## Dataset extract
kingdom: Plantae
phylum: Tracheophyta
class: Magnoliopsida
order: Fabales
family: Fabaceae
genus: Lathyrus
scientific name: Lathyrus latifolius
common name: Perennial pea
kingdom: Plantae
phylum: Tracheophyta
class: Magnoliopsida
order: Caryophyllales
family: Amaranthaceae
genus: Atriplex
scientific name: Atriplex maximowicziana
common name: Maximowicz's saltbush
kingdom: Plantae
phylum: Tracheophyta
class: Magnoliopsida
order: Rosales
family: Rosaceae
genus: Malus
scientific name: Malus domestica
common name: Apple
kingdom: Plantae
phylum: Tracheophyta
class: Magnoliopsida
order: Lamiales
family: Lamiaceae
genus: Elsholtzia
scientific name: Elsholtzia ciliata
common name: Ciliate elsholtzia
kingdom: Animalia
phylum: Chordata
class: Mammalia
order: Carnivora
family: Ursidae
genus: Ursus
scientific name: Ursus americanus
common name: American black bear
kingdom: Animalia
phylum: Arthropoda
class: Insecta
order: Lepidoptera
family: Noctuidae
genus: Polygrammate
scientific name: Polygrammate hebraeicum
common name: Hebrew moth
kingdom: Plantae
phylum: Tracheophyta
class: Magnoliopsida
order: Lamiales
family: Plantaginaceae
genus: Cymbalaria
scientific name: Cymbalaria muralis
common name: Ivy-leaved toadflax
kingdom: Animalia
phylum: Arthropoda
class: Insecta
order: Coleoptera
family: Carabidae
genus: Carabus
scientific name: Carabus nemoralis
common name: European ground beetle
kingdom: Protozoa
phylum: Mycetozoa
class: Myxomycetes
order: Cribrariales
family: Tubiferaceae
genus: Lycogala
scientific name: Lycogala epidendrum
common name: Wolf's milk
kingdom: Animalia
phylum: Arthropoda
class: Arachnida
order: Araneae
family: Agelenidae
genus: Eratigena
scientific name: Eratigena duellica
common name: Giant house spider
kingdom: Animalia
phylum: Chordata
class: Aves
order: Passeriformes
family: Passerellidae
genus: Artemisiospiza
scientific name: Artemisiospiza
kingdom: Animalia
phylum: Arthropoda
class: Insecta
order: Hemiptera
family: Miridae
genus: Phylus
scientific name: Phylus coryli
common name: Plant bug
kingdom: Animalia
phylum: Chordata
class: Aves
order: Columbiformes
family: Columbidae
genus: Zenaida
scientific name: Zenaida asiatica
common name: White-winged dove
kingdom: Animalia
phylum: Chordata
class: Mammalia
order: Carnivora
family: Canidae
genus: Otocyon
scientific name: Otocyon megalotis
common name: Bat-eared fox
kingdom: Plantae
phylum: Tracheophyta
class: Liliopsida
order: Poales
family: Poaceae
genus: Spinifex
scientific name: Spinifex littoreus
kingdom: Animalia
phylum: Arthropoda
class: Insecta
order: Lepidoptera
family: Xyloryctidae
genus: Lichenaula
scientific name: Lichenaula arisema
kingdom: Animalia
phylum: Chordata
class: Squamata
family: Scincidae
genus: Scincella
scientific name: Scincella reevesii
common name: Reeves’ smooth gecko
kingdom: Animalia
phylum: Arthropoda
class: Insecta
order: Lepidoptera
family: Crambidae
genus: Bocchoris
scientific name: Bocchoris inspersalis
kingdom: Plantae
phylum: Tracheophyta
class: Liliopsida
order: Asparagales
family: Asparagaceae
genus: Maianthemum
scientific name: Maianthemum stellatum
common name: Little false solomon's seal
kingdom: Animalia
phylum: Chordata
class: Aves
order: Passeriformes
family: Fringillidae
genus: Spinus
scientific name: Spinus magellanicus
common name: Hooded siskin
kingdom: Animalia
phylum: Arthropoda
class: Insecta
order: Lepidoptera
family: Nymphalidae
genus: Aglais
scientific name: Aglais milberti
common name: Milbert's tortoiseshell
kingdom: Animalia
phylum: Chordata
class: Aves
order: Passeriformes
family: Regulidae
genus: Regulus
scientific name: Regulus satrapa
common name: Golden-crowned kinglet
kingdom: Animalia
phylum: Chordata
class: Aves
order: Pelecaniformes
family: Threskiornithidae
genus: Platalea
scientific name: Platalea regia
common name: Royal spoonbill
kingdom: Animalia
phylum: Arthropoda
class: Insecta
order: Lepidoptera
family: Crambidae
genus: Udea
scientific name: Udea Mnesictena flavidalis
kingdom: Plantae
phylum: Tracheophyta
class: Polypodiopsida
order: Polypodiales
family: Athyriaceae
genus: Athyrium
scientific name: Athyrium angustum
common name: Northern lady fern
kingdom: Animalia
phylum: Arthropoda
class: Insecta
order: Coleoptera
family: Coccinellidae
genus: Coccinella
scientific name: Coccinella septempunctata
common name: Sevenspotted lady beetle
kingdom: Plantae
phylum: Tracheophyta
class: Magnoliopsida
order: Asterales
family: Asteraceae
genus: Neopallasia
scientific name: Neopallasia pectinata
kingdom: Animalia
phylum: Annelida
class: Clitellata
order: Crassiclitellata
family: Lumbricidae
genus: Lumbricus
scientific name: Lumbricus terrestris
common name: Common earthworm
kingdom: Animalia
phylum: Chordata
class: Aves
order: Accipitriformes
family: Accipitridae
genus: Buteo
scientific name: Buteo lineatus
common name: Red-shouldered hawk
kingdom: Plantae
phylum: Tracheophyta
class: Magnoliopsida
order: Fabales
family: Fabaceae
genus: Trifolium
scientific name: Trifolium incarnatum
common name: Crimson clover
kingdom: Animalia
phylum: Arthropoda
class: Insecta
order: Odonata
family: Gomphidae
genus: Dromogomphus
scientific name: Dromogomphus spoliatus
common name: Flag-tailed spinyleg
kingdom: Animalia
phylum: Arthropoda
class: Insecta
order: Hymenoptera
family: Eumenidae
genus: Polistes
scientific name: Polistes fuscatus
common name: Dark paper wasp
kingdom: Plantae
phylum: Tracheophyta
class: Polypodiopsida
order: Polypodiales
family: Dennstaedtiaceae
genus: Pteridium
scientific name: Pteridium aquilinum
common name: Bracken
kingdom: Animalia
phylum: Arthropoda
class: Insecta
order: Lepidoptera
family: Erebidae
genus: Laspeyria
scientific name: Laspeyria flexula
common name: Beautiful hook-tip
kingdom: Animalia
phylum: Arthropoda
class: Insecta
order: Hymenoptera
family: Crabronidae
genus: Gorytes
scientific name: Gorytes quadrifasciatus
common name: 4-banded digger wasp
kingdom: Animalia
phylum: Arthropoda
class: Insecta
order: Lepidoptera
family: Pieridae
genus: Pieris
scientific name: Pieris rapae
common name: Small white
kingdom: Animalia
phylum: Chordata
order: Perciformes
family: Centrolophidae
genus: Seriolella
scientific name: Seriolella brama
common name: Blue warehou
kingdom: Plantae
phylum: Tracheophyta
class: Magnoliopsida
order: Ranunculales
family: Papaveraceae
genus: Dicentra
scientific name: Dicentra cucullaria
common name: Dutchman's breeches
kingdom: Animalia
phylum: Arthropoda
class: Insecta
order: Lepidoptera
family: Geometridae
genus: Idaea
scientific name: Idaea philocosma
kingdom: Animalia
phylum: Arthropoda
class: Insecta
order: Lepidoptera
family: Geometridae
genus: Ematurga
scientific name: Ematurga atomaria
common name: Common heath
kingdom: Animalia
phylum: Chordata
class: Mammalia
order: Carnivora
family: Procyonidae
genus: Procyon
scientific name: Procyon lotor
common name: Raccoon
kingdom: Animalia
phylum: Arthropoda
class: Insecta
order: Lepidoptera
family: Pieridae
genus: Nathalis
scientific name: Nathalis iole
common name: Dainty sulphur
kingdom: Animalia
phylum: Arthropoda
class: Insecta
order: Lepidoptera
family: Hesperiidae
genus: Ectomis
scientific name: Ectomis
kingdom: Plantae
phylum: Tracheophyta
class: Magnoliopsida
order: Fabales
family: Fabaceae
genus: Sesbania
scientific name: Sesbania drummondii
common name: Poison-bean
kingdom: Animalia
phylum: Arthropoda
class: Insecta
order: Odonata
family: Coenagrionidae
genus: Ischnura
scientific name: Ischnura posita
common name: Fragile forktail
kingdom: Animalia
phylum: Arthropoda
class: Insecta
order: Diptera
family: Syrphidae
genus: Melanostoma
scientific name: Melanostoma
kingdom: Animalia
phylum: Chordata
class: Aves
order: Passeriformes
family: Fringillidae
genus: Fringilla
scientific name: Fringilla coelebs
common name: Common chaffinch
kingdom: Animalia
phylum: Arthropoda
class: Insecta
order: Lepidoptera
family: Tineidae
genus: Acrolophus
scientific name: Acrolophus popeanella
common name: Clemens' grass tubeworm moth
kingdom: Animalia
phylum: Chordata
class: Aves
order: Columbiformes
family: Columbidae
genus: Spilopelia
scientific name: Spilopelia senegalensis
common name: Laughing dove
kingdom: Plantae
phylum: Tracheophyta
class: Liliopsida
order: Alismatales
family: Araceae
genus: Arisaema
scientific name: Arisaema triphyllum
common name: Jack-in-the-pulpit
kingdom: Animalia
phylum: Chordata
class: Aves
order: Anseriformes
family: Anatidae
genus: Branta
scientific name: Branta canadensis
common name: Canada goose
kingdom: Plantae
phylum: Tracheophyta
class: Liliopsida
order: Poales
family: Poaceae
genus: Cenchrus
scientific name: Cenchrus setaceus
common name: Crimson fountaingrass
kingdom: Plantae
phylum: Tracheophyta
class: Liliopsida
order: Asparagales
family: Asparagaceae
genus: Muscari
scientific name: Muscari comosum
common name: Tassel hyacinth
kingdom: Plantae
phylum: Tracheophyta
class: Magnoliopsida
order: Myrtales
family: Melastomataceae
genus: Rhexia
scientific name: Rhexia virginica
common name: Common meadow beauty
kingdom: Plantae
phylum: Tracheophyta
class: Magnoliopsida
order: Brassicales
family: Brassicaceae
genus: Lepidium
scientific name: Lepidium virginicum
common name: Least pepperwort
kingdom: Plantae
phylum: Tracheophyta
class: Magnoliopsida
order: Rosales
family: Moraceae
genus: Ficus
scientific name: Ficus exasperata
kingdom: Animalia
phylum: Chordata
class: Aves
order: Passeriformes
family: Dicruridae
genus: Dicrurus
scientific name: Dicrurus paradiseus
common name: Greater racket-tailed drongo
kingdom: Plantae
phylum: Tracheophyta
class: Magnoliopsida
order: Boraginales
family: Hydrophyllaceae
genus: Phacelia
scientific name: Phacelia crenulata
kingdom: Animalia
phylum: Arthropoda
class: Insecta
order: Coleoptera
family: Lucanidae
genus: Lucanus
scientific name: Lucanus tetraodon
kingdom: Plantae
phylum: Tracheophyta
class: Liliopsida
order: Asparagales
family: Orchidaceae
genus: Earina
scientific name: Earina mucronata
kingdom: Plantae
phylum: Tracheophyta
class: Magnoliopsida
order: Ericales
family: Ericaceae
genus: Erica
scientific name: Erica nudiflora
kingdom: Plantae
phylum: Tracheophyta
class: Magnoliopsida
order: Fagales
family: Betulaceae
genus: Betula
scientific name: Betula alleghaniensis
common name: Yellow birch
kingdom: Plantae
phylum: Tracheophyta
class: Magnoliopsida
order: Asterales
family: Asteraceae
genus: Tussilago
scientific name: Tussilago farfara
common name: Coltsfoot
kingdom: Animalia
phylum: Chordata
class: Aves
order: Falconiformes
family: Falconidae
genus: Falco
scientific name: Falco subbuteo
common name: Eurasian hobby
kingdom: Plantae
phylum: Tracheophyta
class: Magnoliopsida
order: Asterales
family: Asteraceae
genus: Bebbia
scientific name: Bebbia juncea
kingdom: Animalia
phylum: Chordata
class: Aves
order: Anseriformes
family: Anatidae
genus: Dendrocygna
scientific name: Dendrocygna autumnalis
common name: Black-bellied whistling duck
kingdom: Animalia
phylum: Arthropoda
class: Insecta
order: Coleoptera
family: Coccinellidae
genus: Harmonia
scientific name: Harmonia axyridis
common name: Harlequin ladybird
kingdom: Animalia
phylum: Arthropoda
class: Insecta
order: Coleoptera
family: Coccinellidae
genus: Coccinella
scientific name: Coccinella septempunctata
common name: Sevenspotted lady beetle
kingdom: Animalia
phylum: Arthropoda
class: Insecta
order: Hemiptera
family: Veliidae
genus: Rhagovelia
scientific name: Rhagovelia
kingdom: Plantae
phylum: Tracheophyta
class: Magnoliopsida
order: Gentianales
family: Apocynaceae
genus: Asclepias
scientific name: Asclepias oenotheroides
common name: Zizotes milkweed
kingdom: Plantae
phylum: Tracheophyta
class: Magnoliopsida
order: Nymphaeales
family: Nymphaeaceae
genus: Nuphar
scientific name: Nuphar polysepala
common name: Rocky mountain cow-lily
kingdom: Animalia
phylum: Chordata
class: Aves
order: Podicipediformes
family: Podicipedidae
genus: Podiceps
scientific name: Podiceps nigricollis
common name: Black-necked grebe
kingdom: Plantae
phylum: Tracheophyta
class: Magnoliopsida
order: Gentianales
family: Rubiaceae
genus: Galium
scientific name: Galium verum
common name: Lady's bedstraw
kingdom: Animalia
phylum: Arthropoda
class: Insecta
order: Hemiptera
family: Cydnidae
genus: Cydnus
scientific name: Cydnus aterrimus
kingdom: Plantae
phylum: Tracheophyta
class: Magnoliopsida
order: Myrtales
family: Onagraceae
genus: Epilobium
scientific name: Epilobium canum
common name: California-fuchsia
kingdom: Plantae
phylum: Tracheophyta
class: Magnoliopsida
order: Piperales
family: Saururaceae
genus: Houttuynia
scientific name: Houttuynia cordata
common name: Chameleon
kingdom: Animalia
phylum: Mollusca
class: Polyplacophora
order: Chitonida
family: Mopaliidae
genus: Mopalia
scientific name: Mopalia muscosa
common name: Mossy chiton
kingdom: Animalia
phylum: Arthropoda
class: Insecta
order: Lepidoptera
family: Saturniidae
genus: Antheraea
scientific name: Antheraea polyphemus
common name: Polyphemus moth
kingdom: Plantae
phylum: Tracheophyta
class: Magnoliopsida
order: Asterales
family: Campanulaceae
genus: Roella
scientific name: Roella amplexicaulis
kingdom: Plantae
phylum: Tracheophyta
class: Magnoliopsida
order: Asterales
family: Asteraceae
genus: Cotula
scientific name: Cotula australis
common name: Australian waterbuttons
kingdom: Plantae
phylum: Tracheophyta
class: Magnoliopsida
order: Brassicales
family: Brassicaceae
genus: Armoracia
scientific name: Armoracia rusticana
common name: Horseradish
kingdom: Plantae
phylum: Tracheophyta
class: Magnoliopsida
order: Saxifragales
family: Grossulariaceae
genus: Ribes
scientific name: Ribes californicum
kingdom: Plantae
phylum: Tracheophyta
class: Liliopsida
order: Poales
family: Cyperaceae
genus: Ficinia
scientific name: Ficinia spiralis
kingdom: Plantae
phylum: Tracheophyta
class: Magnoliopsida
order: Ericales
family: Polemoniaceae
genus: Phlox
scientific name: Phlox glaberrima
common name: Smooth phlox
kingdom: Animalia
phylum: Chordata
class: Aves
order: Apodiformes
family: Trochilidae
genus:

## Requirement
Rewrite the part of the data that opens with the line containing "family: Cyperaceae" and runs through the end, replacing "scientific name" with "Latin name" and leaving everything else unchanged.

## The answer
family: Cyperaceae
genus: Ficinia
Latin name: Ficinia spiralis
kingdom: Plantae
phylum: Tracheophyta
class: Magnoliopsida
order: Ericales
family: Polemoniaceae
genus: Phlox
Latin name: Phlox glaberrima
common name: Smooth phlox
kingdom: Animalia
phylum: Chordata
class: Aves
order: Apodiformes
family: Trochilidae
genus:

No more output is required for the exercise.